O único problema foi o tempo escasso, e a apresentação foi espremida em uma hora, mas pelo material que ele tinha disponível, poderia ter se estendido pelo menos por umas três ou quatro. Quem não tinha um certo background sobre culinária ou química deve ter boiado um pouco entre as citações de emulsões, suspensões, fórmulas estruturais e nomes fundamentais para a história da comida, como Carême e Parmentier, mas acho que a idéia geral ficou.

É coisa de cientista maluco? É, mas acho interessantíssimo. Porque afinal, cozinhar é uma série de processos químicos e físicos - quanto mais controle sobre eles, mais precisos os resultados. Quanto mais você entende o funcionamento de algo, melhor é o seu aproveitamento. Quanto mais conhecimento sobre um elemento, ou um processo, mais segurança você tem em desviar do caminho normal e descobrir novidades. Um dos meus chefs favoritos, o Heston Blumenthal citado acima, é um que leva esse estudo ao pé da letra. Ele fez duas séries de TV, uma explorando a base da química na cozinha (Kitchen Chemistry), onde ele demonstra o porquê de vários fatos culinários e como ele chegou às suas idéias mais conhecidas (e polêmicas), como o sorvete de ovos com bacon, ou bolo de chocolate com gorgonzola. Na mais recente, In Search of Perfection, ele usa a ciência como forma de obter a execução mais perfeita de pratos clássicos da culinária britânica. Ambos são muito interessantes, e bem esclarecedores.

O Adrià tem o mérito de ter tornado a culinária molecular conhecida no mundo todo, e colocado a Espanha como símbolo de criatividade e vanguarda - mas o lado marqueteiro dele me irrita e sim, sinceramente, esvazia o que ele criou até agora. Francamente, batata chips, fast food e produtos com o nome dele são iniciativas vergonhosas de faturar um apelando para os fetichistas de marcas. São coisas que obviamente não têm valor criativo, apenas comercial - uma espécie de consolo para quem não pode ter the real thing.

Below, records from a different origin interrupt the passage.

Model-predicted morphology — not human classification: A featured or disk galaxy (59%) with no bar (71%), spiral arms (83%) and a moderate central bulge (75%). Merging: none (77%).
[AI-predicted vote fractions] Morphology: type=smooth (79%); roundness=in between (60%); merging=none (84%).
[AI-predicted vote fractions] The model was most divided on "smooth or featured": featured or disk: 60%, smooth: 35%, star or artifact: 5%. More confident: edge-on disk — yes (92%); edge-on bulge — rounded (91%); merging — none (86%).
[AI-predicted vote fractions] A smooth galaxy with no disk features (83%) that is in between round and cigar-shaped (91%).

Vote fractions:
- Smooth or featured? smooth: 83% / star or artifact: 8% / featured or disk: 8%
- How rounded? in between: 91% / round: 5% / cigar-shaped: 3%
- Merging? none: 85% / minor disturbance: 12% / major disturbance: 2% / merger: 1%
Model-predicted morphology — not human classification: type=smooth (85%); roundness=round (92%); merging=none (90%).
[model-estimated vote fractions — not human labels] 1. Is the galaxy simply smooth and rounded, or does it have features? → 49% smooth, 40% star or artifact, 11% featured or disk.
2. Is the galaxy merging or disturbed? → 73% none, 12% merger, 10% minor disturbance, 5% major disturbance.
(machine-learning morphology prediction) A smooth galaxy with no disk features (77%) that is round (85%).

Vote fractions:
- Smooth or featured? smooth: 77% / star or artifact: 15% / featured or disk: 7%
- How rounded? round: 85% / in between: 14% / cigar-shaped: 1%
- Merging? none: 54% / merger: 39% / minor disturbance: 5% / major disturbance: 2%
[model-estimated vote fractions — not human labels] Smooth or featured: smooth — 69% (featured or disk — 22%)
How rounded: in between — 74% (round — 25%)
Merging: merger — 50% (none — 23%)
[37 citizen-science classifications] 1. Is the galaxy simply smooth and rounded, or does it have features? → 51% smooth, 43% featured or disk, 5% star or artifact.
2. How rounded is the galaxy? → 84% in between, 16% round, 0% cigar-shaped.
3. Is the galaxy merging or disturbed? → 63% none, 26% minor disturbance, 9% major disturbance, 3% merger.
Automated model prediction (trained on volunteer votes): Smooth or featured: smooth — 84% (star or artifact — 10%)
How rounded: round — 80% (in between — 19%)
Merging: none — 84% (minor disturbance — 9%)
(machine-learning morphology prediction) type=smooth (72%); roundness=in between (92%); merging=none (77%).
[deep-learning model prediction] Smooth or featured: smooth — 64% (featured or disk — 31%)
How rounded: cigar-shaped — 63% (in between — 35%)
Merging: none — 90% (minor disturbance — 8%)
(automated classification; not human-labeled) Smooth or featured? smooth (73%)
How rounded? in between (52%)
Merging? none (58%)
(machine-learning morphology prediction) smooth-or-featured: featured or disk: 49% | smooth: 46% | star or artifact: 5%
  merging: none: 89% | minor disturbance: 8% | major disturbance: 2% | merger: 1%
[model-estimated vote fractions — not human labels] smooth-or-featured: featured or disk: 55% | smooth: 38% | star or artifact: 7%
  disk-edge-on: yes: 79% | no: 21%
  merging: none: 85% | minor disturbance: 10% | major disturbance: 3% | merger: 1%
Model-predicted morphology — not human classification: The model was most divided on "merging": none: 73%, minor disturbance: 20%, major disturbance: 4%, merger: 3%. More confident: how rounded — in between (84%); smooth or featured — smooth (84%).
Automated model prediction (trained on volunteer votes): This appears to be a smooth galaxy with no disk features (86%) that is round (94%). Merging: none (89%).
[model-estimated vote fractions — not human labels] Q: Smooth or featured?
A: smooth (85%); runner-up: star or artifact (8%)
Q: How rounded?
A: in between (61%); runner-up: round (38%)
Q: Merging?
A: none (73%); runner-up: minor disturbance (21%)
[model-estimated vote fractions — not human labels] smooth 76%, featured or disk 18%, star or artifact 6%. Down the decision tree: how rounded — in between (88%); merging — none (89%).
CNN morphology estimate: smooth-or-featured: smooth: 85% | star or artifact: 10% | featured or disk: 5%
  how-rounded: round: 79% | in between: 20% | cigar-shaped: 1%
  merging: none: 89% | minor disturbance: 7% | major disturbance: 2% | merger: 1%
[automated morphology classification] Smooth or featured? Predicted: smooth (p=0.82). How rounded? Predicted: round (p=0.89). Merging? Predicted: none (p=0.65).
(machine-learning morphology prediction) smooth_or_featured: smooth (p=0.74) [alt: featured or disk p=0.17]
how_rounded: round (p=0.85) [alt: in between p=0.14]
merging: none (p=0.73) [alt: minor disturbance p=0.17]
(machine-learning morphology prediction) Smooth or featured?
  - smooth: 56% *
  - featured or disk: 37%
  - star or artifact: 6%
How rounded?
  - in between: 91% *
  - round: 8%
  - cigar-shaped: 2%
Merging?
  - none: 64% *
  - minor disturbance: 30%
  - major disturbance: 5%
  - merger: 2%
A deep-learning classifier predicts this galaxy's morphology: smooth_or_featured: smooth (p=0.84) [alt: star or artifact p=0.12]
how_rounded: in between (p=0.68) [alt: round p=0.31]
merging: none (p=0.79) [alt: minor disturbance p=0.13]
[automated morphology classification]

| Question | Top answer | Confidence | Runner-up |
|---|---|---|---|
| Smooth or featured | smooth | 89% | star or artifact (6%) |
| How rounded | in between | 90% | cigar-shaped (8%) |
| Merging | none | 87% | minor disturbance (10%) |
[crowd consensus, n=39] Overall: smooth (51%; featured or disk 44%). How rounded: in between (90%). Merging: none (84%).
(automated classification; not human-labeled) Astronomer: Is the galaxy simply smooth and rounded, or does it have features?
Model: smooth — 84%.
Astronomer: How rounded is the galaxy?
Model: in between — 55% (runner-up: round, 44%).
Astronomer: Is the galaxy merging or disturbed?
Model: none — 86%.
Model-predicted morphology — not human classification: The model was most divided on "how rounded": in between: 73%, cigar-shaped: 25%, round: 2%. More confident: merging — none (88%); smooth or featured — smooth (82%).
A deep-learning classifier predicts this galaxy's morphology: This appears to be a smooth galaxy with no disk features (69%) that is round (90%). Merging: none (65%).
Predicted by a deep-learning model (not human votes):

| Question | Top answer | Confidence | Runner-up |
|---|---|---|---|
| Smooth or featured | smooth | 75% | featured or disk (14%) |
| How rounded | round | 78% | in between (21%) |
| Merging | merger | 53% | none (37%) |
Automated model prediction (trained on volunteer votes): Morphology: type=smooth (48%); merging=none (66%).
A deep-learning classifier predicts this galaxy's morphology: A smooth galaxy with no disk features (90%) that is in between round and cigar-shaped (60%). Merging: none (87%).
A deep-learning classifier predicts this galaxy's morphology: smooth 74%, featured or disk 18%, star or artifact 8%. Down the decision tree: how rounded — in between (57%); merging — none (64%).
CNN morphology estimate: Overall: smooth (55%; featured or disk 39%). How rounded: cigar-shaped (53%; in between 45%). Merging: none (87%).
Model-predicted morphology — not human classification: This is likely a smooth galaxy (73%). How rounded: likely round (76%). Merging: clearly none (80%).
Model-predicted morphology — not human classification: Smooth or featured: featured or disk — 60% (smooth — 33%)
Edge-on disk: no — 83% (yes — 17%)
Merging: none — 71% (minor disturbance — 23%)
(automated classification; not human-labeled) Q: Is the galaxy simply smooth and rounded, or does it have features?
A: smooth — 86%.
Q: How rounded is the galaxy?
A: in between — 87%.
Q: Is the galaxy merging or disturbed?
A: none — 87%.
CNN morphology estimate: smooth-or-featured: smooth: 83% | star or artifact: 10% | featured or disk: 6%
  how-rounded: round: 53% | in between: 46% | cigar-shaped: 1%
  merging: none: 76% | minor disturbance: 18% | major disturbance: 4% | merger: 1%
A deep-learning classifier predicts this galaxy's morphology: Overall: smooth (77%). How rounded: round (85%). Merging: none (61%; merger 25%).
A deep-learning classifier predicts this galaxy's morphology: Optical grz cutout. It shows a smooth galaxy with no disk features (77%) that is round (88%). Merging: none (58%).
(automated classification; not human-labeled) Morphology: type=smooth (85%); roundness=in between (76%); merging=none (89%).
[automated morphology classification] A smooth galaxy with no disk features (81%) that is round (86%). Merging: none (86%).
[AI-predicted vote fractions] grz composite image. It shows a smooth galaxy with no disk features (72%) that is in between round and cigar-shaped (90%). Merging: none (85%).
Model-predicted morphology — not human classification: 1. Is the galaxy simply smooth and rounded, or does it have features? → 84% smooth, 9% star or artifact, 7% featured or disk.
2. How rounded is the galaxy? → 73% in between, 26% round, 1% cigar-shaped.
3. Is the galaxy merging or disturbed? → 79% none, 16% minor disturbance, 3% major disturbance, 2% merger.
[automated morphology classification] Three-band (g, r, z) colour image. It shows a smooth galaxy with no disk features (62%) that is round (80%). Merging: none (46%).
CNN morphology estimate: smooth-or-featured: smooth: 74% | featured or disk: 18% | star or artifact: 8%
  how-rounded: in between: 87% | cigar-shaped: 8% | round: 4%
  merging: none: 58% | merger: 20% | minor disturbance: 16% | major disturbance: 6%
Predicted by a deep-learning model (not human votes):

E por isso mesmo, eu curto demais o Wylie Dufresne. Os pratos do wd-50 que experimentei oscilam entre o genial e o medíocre, mas você sabe que ele está na cozinha e adora o que faz, sempre tentando ultrapassar o próximo limite. O restaurante fica numa rua sombria, longe de badalações, e o chef tem uma personalidade discreta e sim, meio de cientista. Maluco.

4 comments:

lisa said...

interessante mesmo isso. não entendo de comida, mas uma vez acompanhei um programa na tevê que passava em chicago. parece que a cidade é referência de tão experimental nessa área. fiquei curiosa. tem uns restaurantes animais por lá. não sei como é em ny, pq lá tem tudo. mas chicago pareceu uma aventura gastronômica bem rica com esse monte de restaurantes que exploram essa coisa de gastronomia molecular. não sei se é coisa de nerd, mas fiquei louca pra explorar. rs. pricipalmente o sushi de papel e o sorvete quente que fica gelado na boca.

Anonymous said...

E eu aqui humirdemente comprando um livrim de receitas com legumes e verduras... o.Ô

Andrea Drewanz said...

Caramba! Já tinha lido sobre o Adrià, mas este precursor dele (Hervé This)nunca ouvi nada a respeito.
Provavelmente eu seria uma das que ficaria boiando no assunto, apesar de gostar muito de culinária.
Estes dias estava conversando com uma amiga sobre a Nigella, e disse gostar muito do programa dela. Esta amiga, que entende muito de gastronomia, disse que ela era a maior enganadora. Nem acreditei! Mas ela garantiu...disse que quem conhece culinária a fundo percebe que a Nigella não conhece muita coisa.

Bjo

Annix said...

lisa, esse restaurante do papel comestível é o Alinea - tb super vanguarda.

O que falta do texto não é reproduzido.